■ **BRIEF 1**:
Decide whether each statement below agrees with the review of the Southern Exposure juried show that follows, answering yes or no and quoting the deciding words of the review: (a) The juror narrowed more than 600 submissions down to 27 pieces. (b) The exhibition was Southern Exposure's 10th annual juried show. (c) The piece Immigration used live red ants.
■ **BRIEF 2**:
Resume the review of the Southern Exposure juried show, picking up after its last sentence.

-- Begin SELECTED EXCERPT --

• Long Story Short: Bay Area Exposes Roots – By Petra Bibeau

    Date posted: June 22, 2006 Author: jolanta
    When looking for a cross sampling of a region?s emerging contemporary artists and styles, a juried show does well as a rough guide. It goes without saying that as with any juried show, between the participating juror(s) and the topic, the end result is heavily subjective, (hence a juried show).

    Long Story Short: Bay Area Exposes Roots

    By Petra Bibeau

    NDFTBK, Robbing the MoMA (DETAIL), 2004, mixed media, photo: P. Dahl
    When looking for a cross sampling of a region’s emerging contemporary artists and styles, a juried show does well as a rough guide. It goes without saying that as with any juried show, between the participating juror(s) and the topic, the end result is heavily subjective, (hence a juried show). But on the plus side, the results of such a show can hint at styles and movements to come. In this case, Northern California offers a provocative mix of a diverse personal politic and a feverish bent pursuant of cultural cause.

    San Francisco-based Southern Exposure opened its 14th annual juried exhibition on November 12th, showcasing a selection of contemporary Northern Californian artists working in various media on the topic "Epic." In an ambitious feat, this year’s selected juror, independent curator and art critic based in Mexico City and Los Angeles, Magali Arriola, sorted through over 600 submissions to arrive at 27 selected pieces.

    The works exhibited a steadfast individualism as well as a commitment to difficult subject matter, including Americanism and cultural migration processes. Artists Yin-Ju Chen and James T. Hong presented Immigration, a mixed media piece that utilized live red ants making their home in the dirt of a small-scale, ivory colored America encased in a glass tank. Sophisticated and removed to the point of parody, Chen and Hong captured scattered and loosely bound concepts of home, America, separation, significance of space and assimilation, while leaving no certain departure or arrival points.

-- End SELECTED EXCERPT --
-- Begin RECORD EXCERPTS --

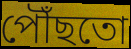
পৌঁছতো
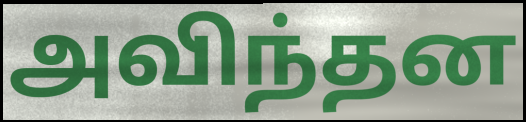
அவிந்தன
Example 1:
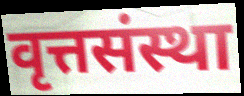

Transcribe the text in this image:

वृत्तसंस्था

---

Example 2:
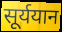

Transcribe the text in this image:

सूर्ययान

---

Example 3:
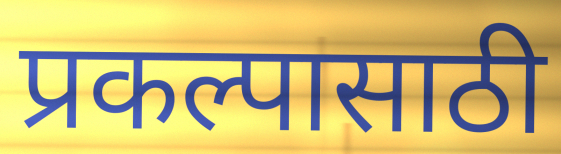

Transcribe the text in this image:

प्रकल्पासाठी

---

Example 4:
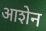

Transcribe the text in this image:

आशेन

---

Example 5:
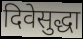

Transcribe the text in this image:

दिवेसुद्धा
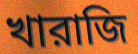
খারাজি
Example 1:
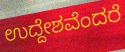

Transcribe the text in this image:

ಉದ್ದೇಶವೆಂದರೆ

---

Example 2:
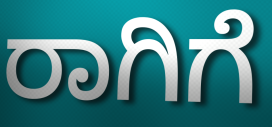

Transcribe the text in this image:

ರಾಗಿಗೆ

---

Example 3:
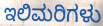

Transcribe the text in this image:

ಇಲಿಮರಿಗಳು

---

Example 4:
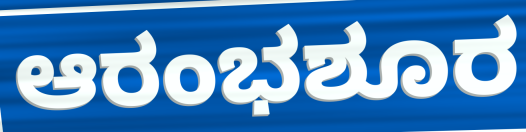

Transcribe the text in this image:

ಆರಂಭಶೂರ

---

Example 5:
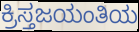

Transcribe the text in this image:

ಕ್ರಿಸ್ತಜಯಂತಿಯ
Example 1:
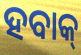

-- End RECORD EXCERPTS --

■ **TASK RESULT 1**:
(a) Yes: "sorted through over 600 submissions to arrive at 27 selected pieces."
(b) No: "opened its 14th annual juried exhibition on November 12th."
(c) Yes: "utilized live red ants making their home in the dirt of a small-scale, ivory colored America encased in a glass tank."

■ **TASK RESULT 2**:
    "Epic" also played host to several regionalist art styles. Arriola’s selection was gracious to Bay Area artists, (26 of the 27 selected hailing from both sides of the Bay) and signaled a popularity of a neighborhood effect keeping company with Bay Area favorites Mark Lee Morris and Tim Sullivan. Naomi Miller presented Thursday Basketball at Potrero Hill Courts, a series of ten color prints complete with mismatching frames displayed in perfect family room style. Oakland based artist Tracey Snelling contributed West, a mixed media sculpture intricately crafted to resemble a movie still with regionalist consult, including a comfortable landmark feel of mid-west isolation and strip mall brand sluttery signage reading "Go West." Artist Liz Rossof’s 1,000 Words for Bush acted as a conduit for the Bay Area public to expose a single word descriptor in regards to their visual associations when shown a picture of President Bush. Aesthetically modeled after the mass marketing campaign of Apple’s iPod, the completed responses marry a silhouette of Bush along side such pleasantries as: iBastard, iMoron, iMonster and iCrook.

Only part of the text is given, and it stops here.